【試乗】ポルシェ 911 カレラ4S|高出力&ラグジュアリーに進む911に安定感をもたらす存在
ポルシェ 911における4WDの歴史
ポルシェ 911は3代目(964型)となった1989年に大幅な改良を行った。そしてこの年に、特別なモデルを除いて、911としては初めてのフルタイム4WDの市販車を提供したのである。
驚くことに、なんと2WDよりも1年早く4WDを発売したのだ。それほど4WDはすでにポルシェ的には完成していたとも思える。
それから8代目(992型)の911である現在まで、964型のカレラ4を含めると6度のアップデートを図っている。
そして今回、最新モデルである8代目の「911カレラ4S PDK」に試乗した。「4S」とは、フルタイム4WD を示す“4”に、ワイドボディとエンジンのパワーアップを図った証しである“S”を組み合わせたものだ。
運が良いことに、私はこれまで歴代のポルシェ 911に試乗する機会を得てきた。その経験から感じることは、この車が年々、成功者の証しのようなステイタス性とラグジュアリーなグランツーリスモを漂わせつつあるということである。
特に7代目(991型)から、ロングツーリングも苦にならないほど快適性が一気に向上した。その中でも「4S」は、十分すぎるパワーをしっかりと路面に伝えて、あらゆる天候でのスタビリティ性を確保していた。
ノスタルジーと高性能の両立
今、目の前に用意された8代目のポルシェ 911 カレラ4S。エクステリアは7代目と比べると少々デコラティブな雰囲気がある。しかし、内装はクリーンかつインフォメーションの計器類の視認性がすこぶる高い。なによりも上品なマテリアル感が、スポーツカーでありながらラグジュアリーなGTを醸し出す。外観は4Sというマッシブなボディであるが、乗り込むととてもエレガントだ。
シートを合わせる。911はシートポジションを絶えず低く設定しており、トータルの運動性能をいかに考えているかが理解できる。バックレストとヘッドレストが一体化したスポーツシートは、1974年に登場した2代目(930型)から現在まで変わらない形状だ。一貫したフィロソフィーがすべてに統一されているのだ。 エンジンの始動もボタン式ではない。昔ながらのスイッチを時計回りに回してエンジンに火を入れる。位置だってナロー時代から変わっちゃない。エンジン内のピストンは最良の位置で停止しているので、クランキングは極めて短く「キュルッ……ボーン!」というレーシングカーのようだ。PDKは、ポルシェが耐久レース時に負担を少なくするために開発した、伝達効率の高い2ペダルのトランスミッションだ。走り出しはとてもスムーズ。

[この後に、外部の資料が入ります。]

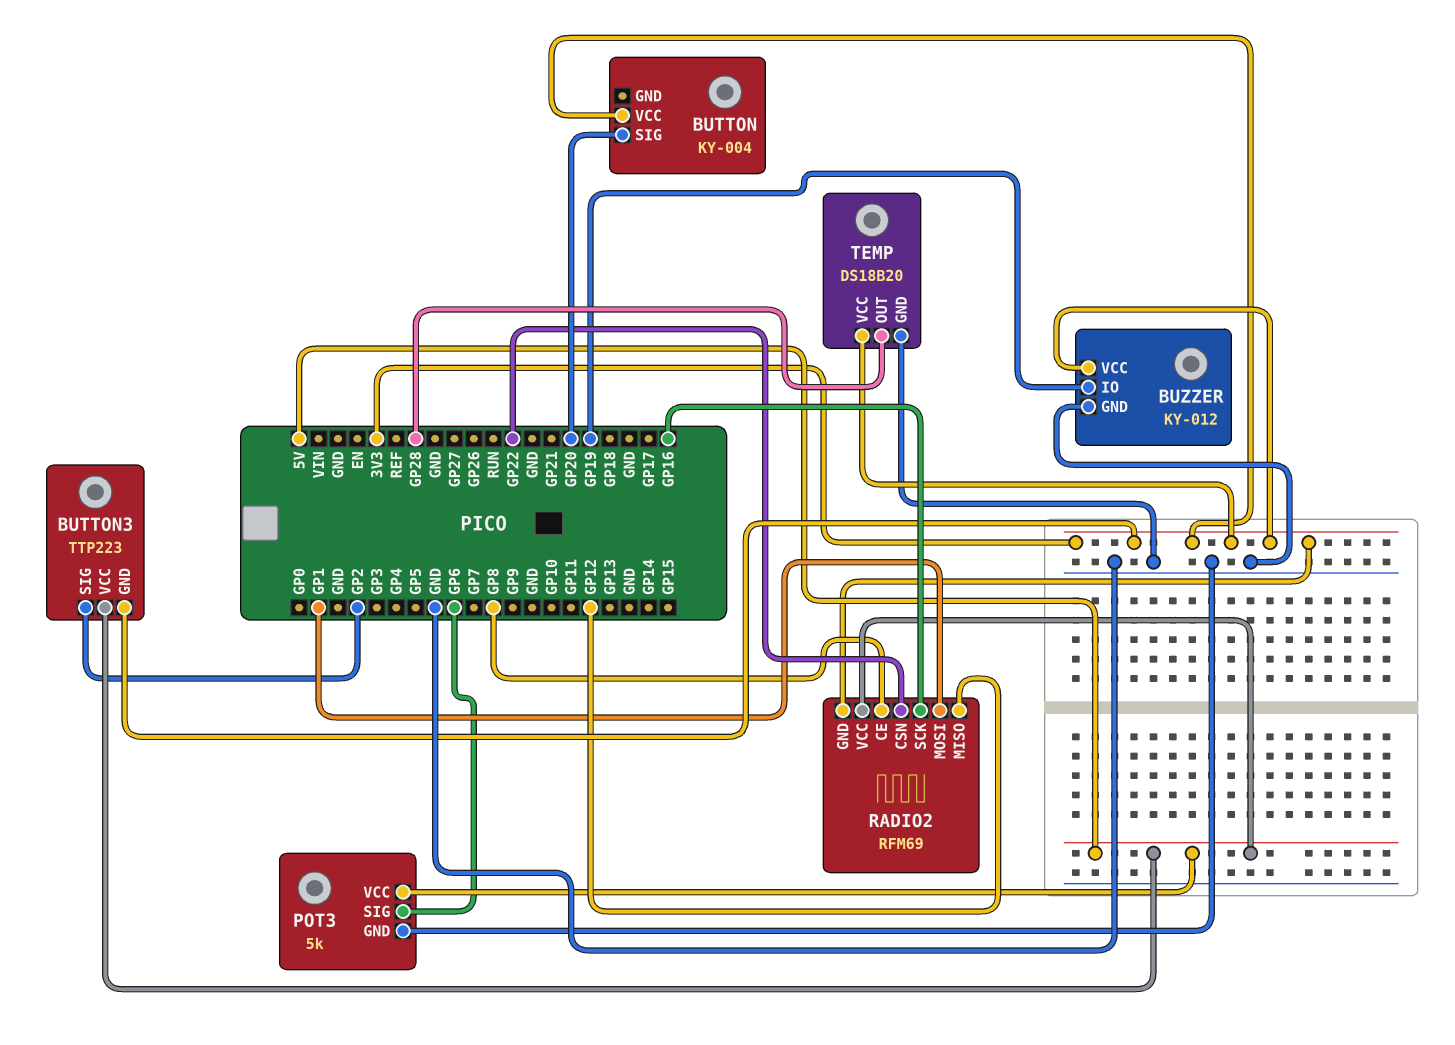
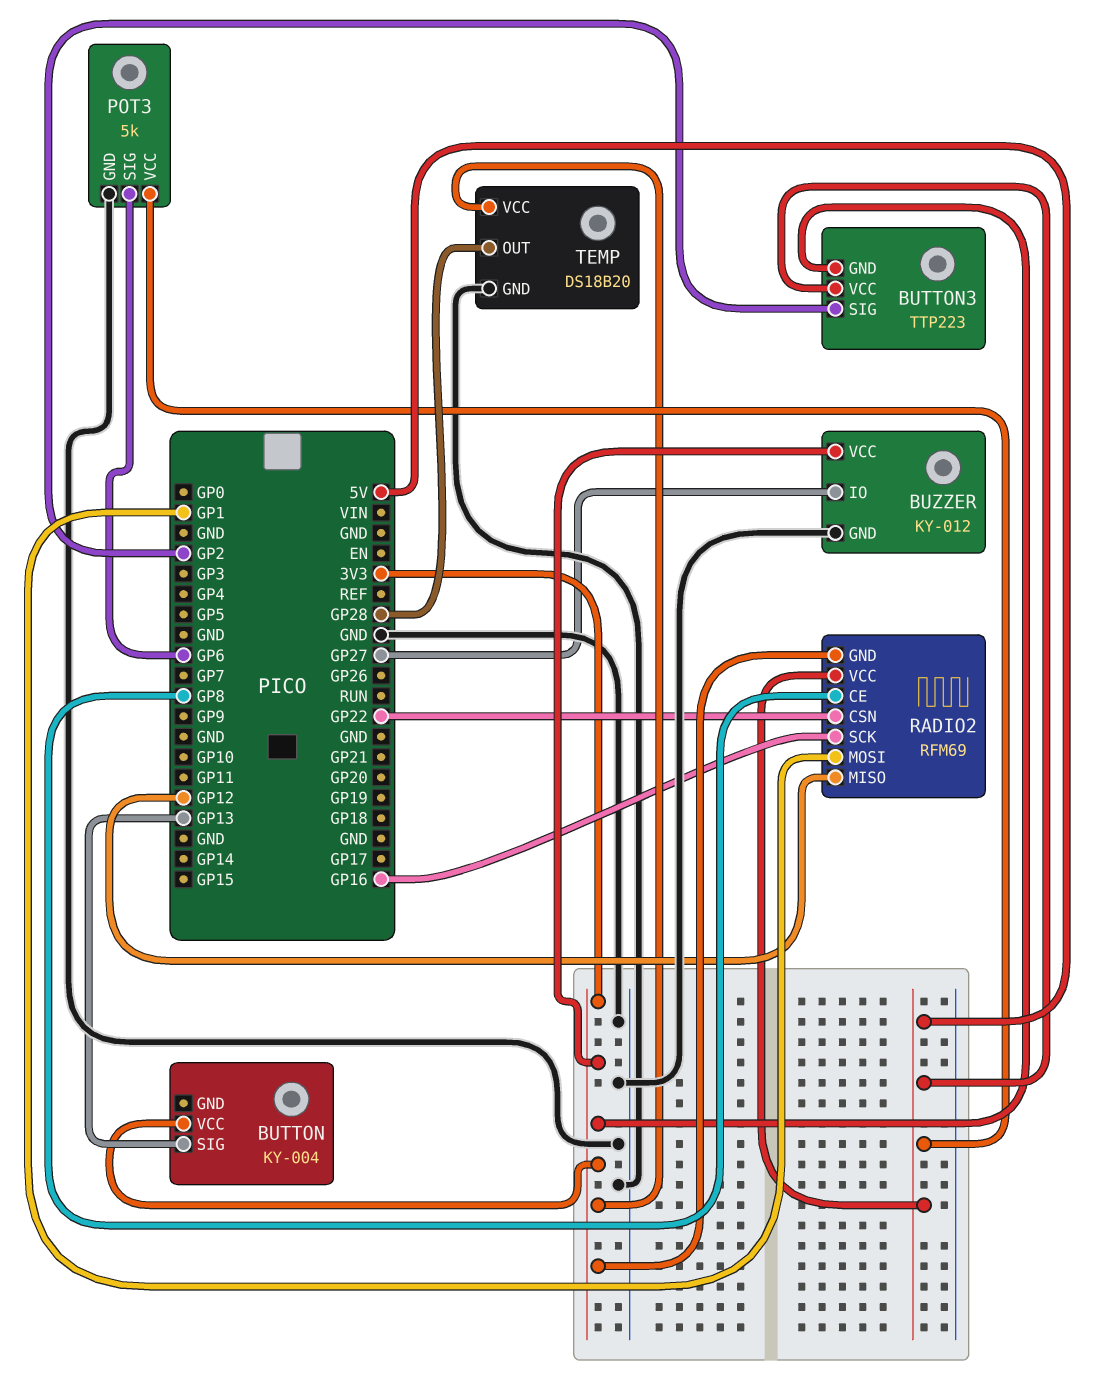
BUTTON pin SIG: GP20 -> GP13
BUZZER pin IO: GP19 -> GP27

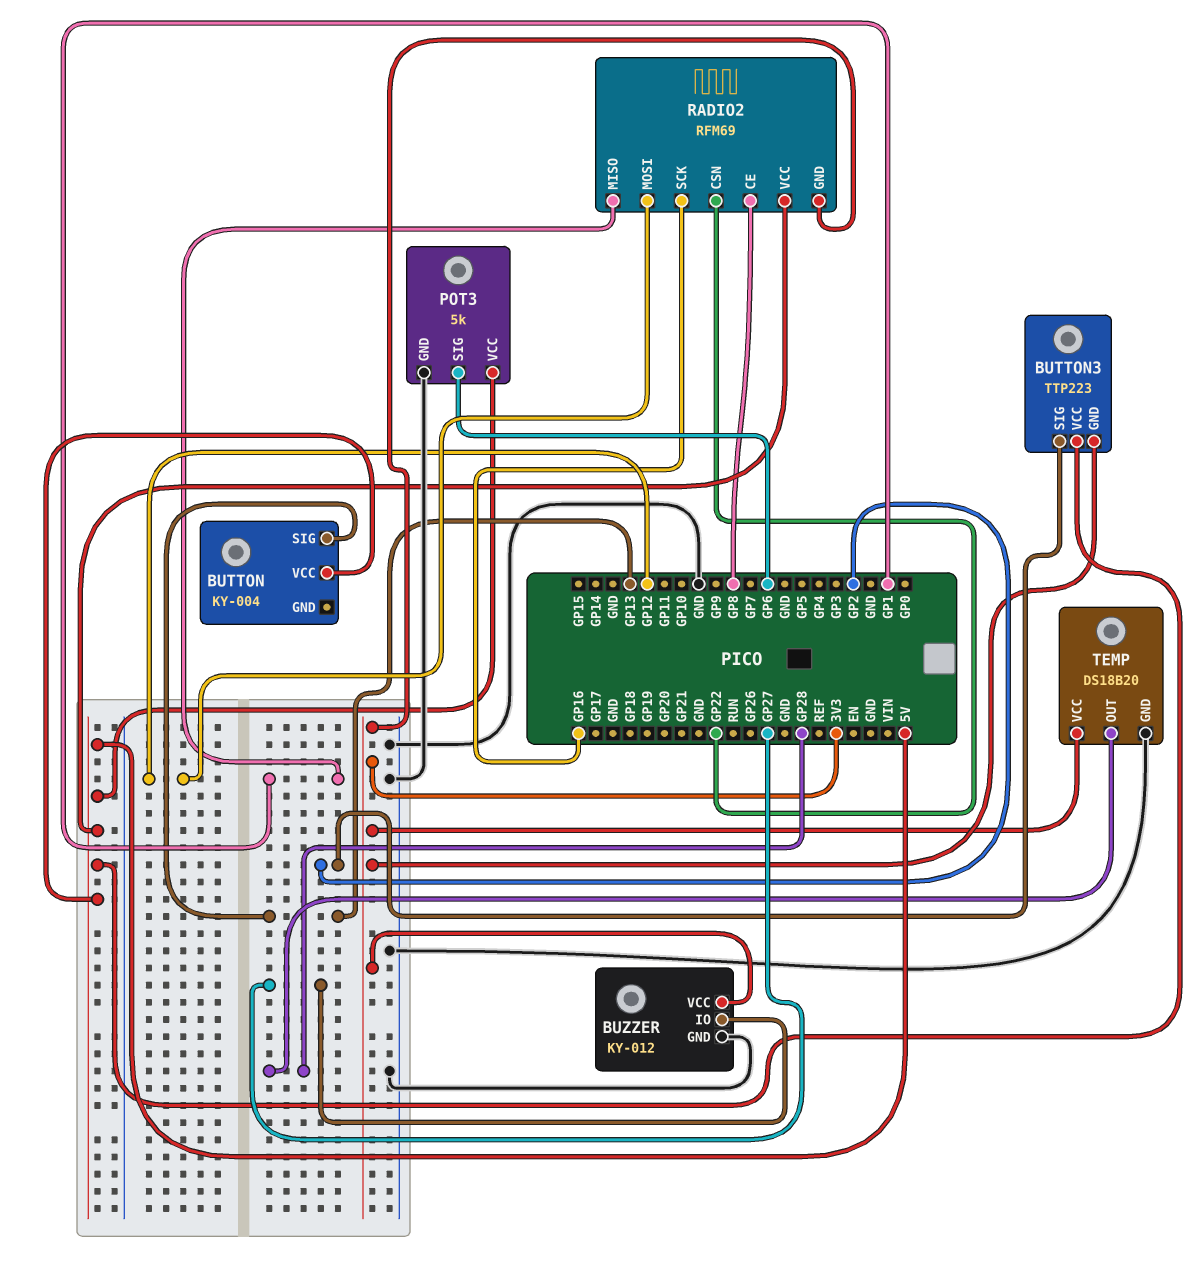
BUTTON pin VCC: 3V3 -> 5V
RADIO2 pin MISO: GP12 -> GP1
RADIO2 pin MOSI: GP1 -> GP12

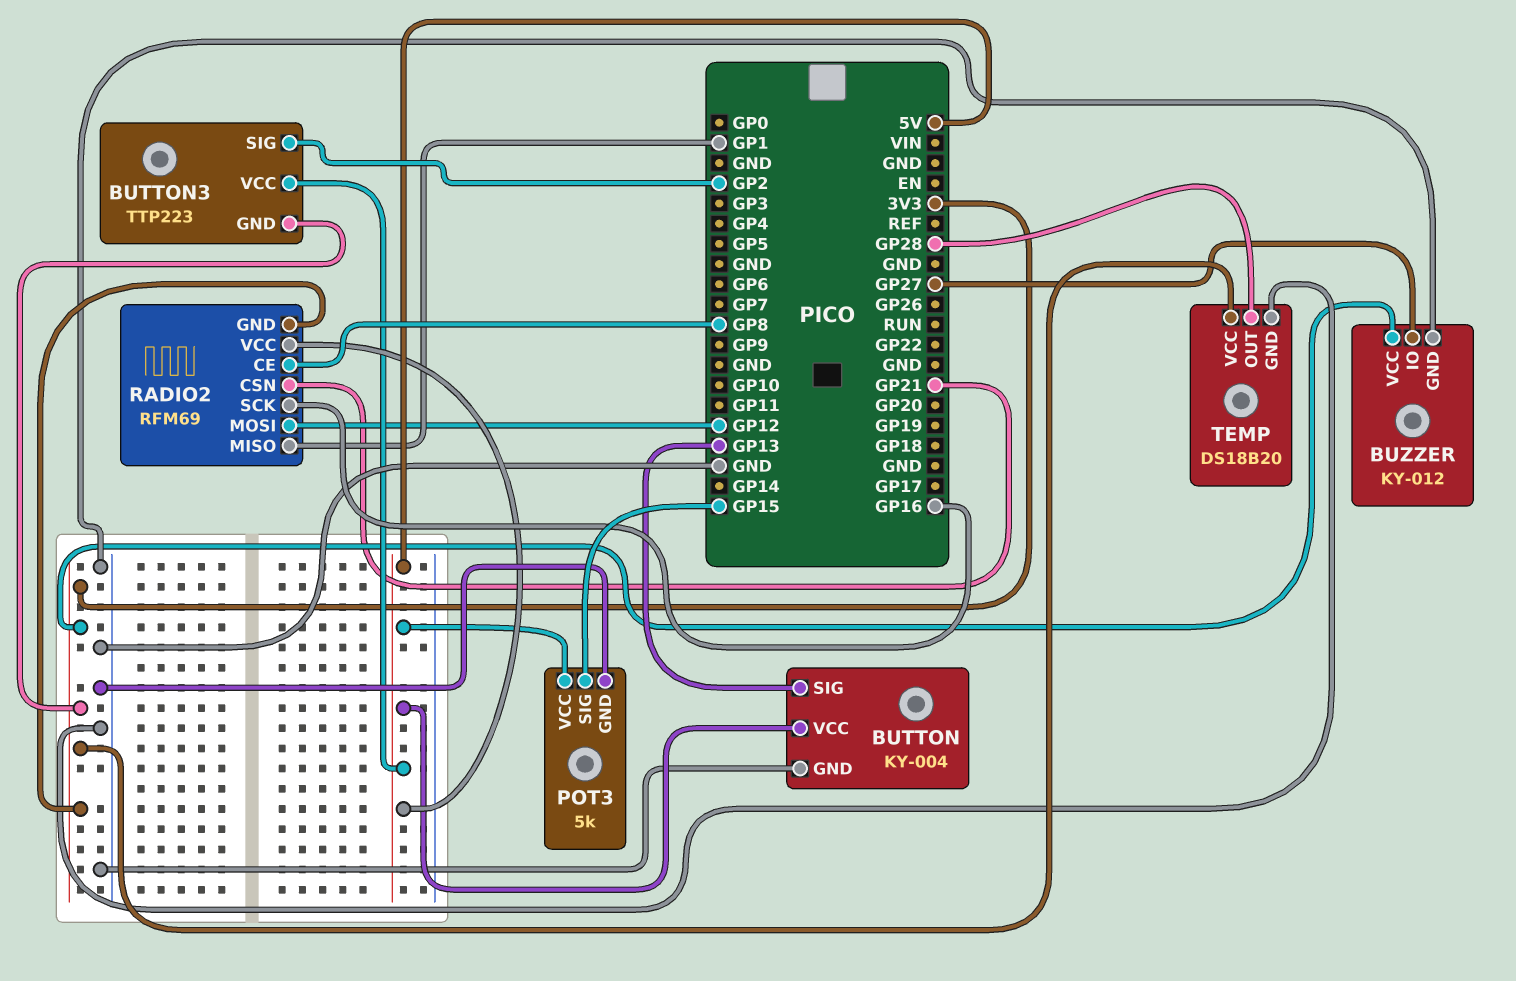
BUTTON pin GND: none -> GND
POT3 pin SIG: GP6 -> GP15
RADIO2 pin CSN: GP22 -> GP21

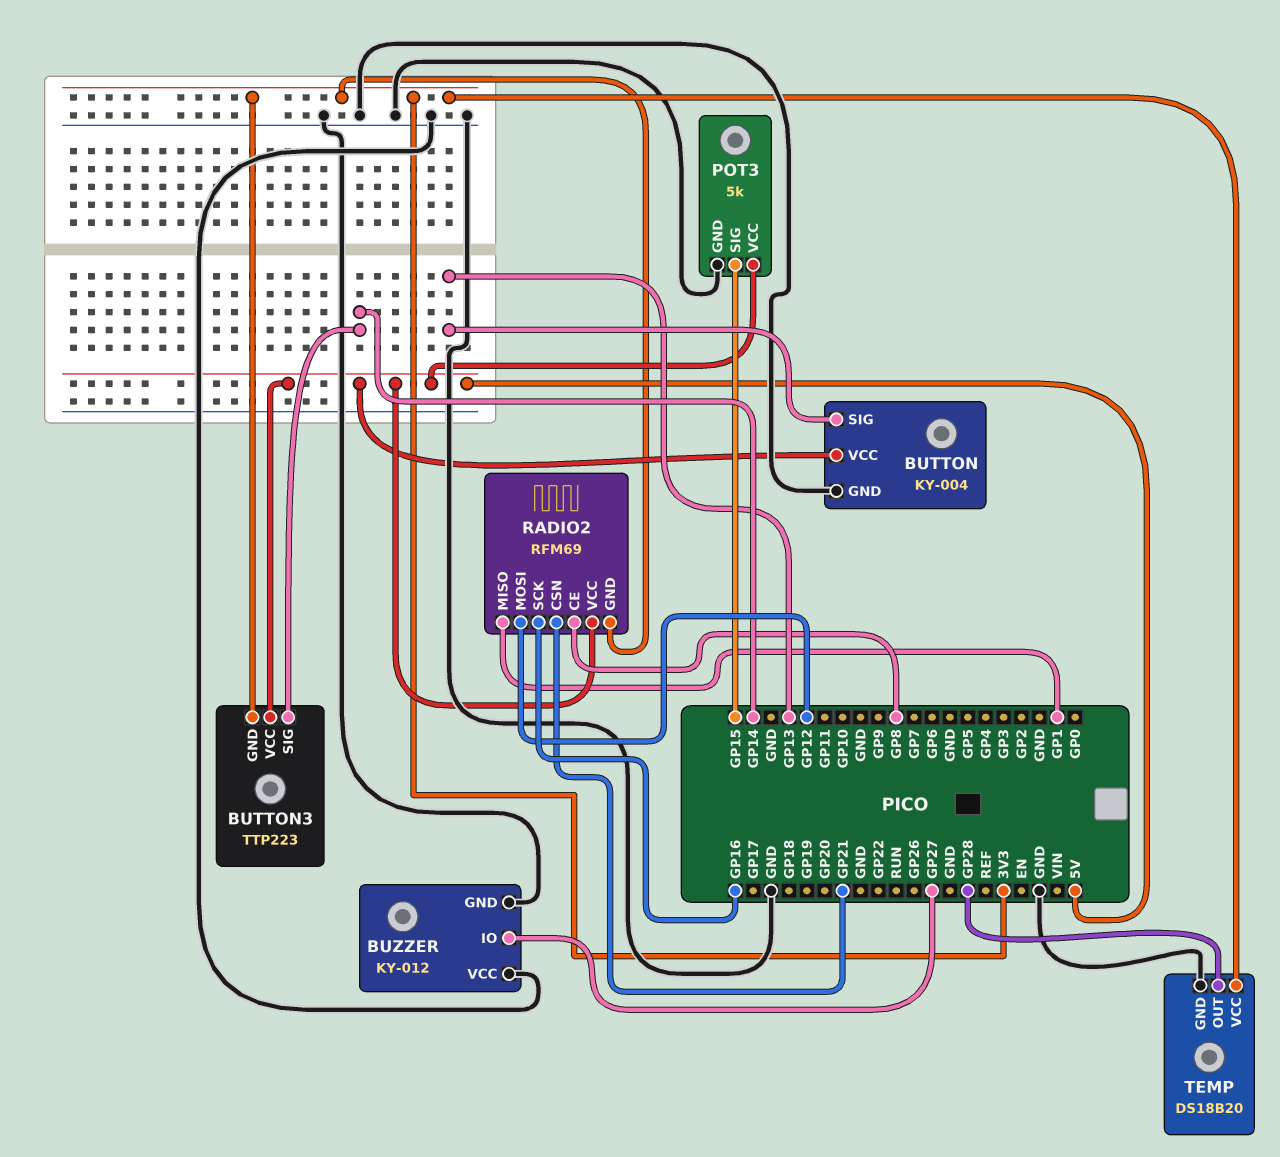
BUTTON3 pin SIG: GP2 -> GP14
BUZZER pin VCC: 3V3 -> GND

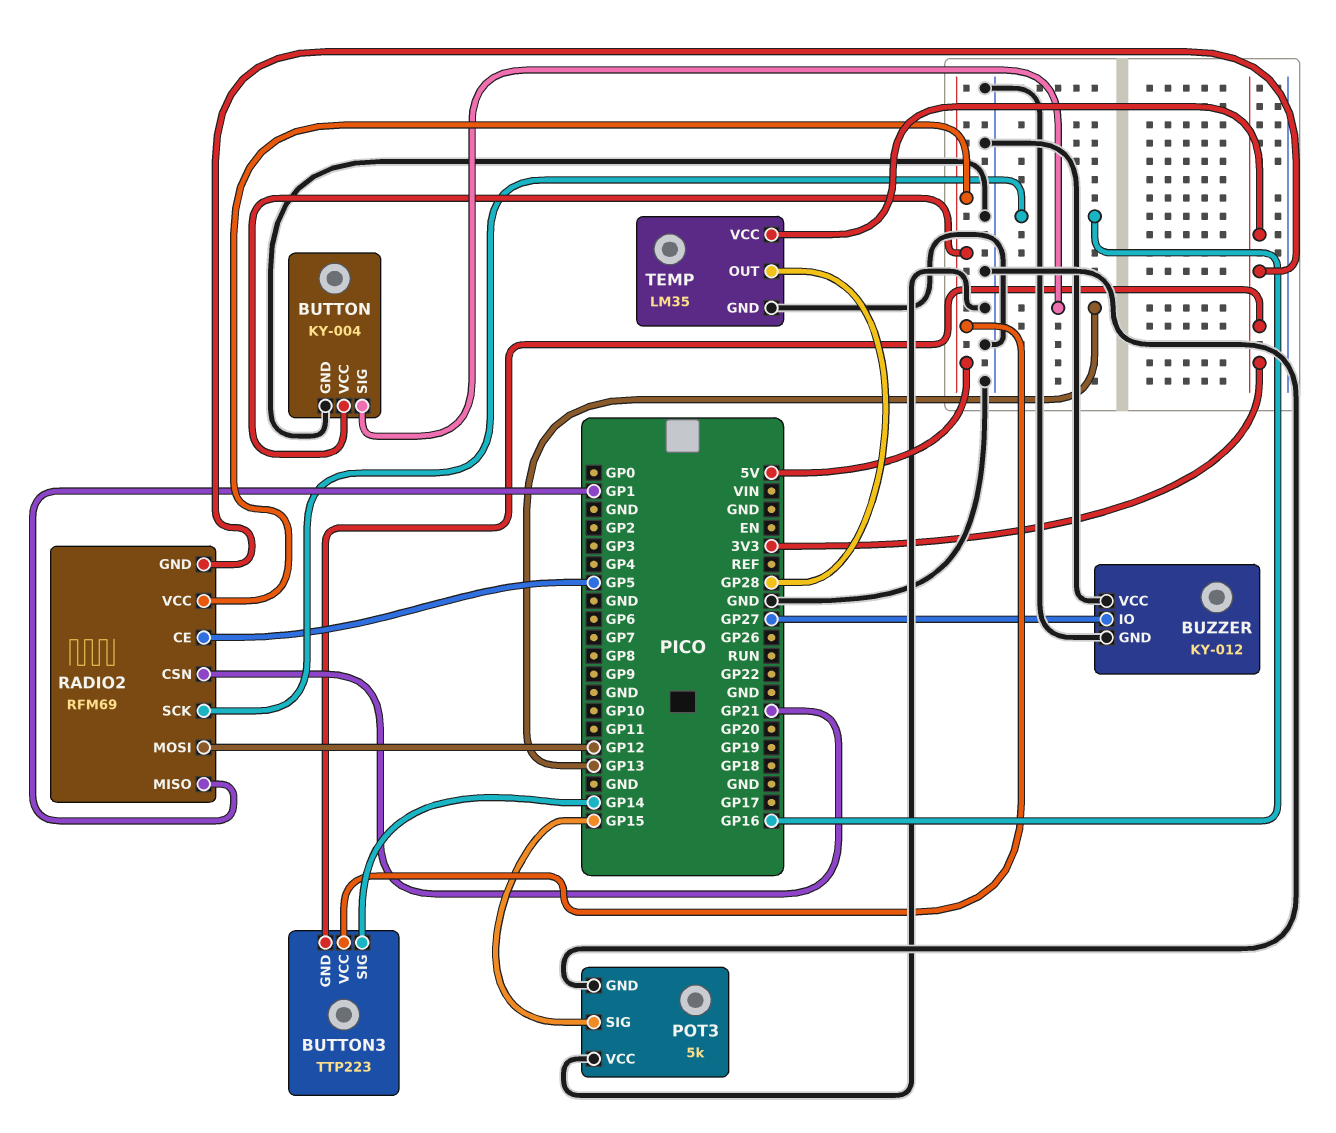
POT3 pin VCC: 5V -> GND
RADIO2 pin CE: GP8 -> GP5
TEMP: DS18B20 -> LM35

高出力かつラグジュアリー化する911にふさわしい安定感
元来RRである911は、リアに大きな荷重がかかる。それは加速時にフロントのコンタクトが希薄目になることを意味しているが、ポルシェは長年のノウハウで克服してきた。
しかし、付加価値とともに高まる出力とラグジュアリーな乗り心地も求めると、やはり難しくなる部分もあるようだ。
その点、この4Sには長距離も安定したパフォーマンスで走りぬける快適性が備わっている。加速時の直線はもちろん、コーナリングも終始スタビリティは高い。静粛性も向上した。そして、ダイレクトなハンドリングと安心できるブレーキについては、ポルシェが世界一優れたGTである。細かくコントロールできるブレーキストロークは久しぶりにドライブしても感動する。
8速のPDKも無意味にシフトアップばかり考えずに、効率の良いエンジン回転でのシフトアップ・ダウンを繰り返す。だからこそ、いつでもどこから踏み込んでもスタンバイOKなのである。
ゆったりとした大人のドライビングが可能になった911 カレラ4Sであるが、やはり911は助手席に乗せる車ではない。1人で運転を楽しむ、そんな昔から変わらぬエッセンスが宿っている。成功者の誇張しないスポーツカーが8代目のポルシェ 911であり、その中でも安定感あるドライビングとパフォーマンスを演じるモデルこそ、カレラ4Sなのである。